*REQUIRED ACTION:* Lines of the listing below that contain the string "AAASWFL" are to be returned.
[[ RECORDED INFORMATION open ]]
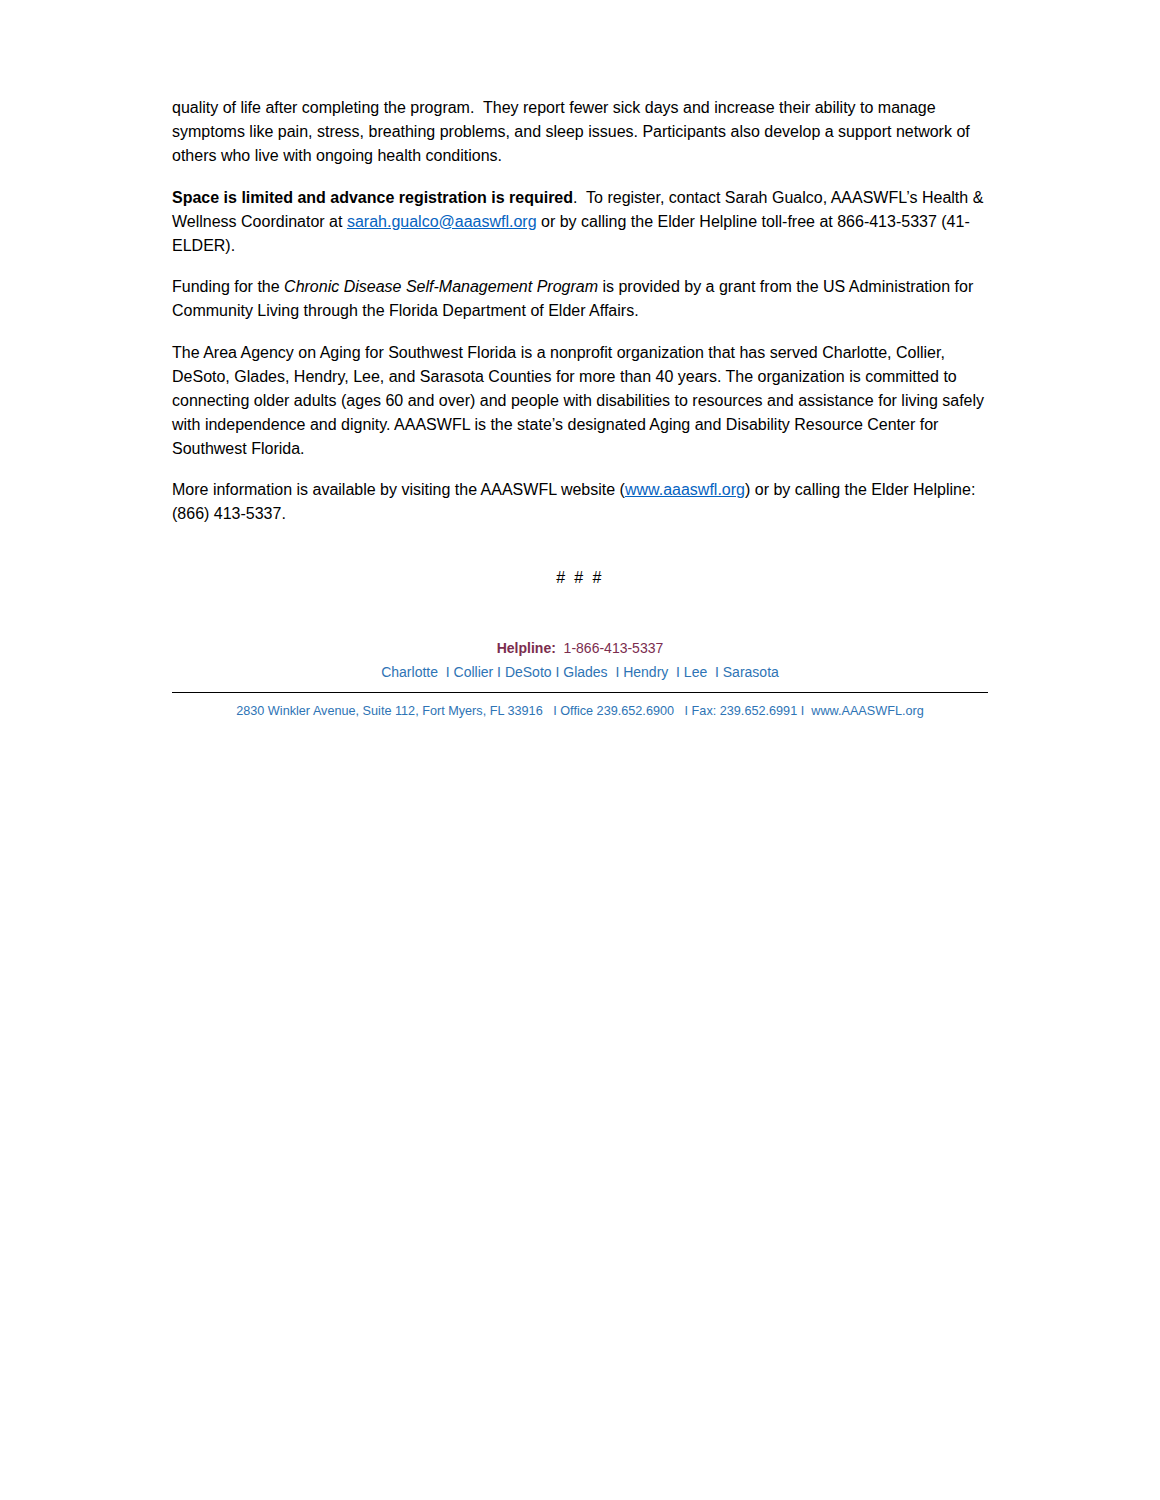quality of life after completing the program. They report fewer sick days and increase their ability to manage symptoms like pain, stress, breathing problems, and sleep issues. Participants also develop a support network of others who live with ongoing health conditions.
Space is limited and advance registration is required. To register, contact Sarah Gualco, AAASWFL’s Health & Wellness Coordinator at sarah.gualco@aaaswfl.org or by calling the Elder Helpline toll-free at 866-413-5337 (41-ELDER).
Funding for the Chronic Disease Self-Management Program is provided by a grant from the US Administration for Community Living through the Florida Department of Elder Affairs.
The Area Agency on Aging for Southwest Florida is a nonprofit organization that has served Charlotte, Collier, DeSoto, Glades, Hendry, Lee, and Sarasota Counties for more than 40 years. The organization is committed to connecting older adults (ages 60 and over) and people with disabilities to resources and assistance for living safely with independence and dignity. AAASWFL is the state’s designated Aging and Disability Resource Center for Southwest Florida.
More information is available by visiting the AAASWFL website (www.aaaswfl.org) or by calling the Elder Helpline: (866) 413-5337.
# # #
Helpline: 1-866-413-5337
Charlotte I Collier I DeSoto I Glades I Hendry I Lee I Sarasota
2830 Winkler Avenue, Suite 112, Fort Myers, FL 33916 I Office 239.652.6900 I Fax: 239.652.6991 I www.AAASWFL.org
[[ RECORDED INFORMATION closed ]]
*YOUR RESPONSE:*
Space is limited and advance registration is required. To register, contact Sarah Gualco, AAASWFL’s Health & Wellness Coordinator at sarah.gualco@aaaswfl.org or by calling the Elder Helpline toll-free at 866-413-5337 (41-ELDER).
The Area Agency on Aging for Southwest Florida is a nonprofit organization that has served Charlotte, Collier, DeSoto, Glades, Hendry, Lee, and Sarasota Counties for more than 40 years. The organization is committed to connecting older adults (ages 60 and over) and people with disabilities to resources and assistance for living safely with independence and dignity. AAASWFL is the state’s designated Aging and Disability Resource Center for Southwest Florida.
More information is available by visiting the AAASWFL website (www.aaaswfl.org) or by calling the Elder Helpline: (866) 413-5337.
2830 Winkler Avenue, Suite 112, Fort Myers, FL 33916 I Office 239.652.6900 I Fax: 239.652.6991 I www.AAASWFL.org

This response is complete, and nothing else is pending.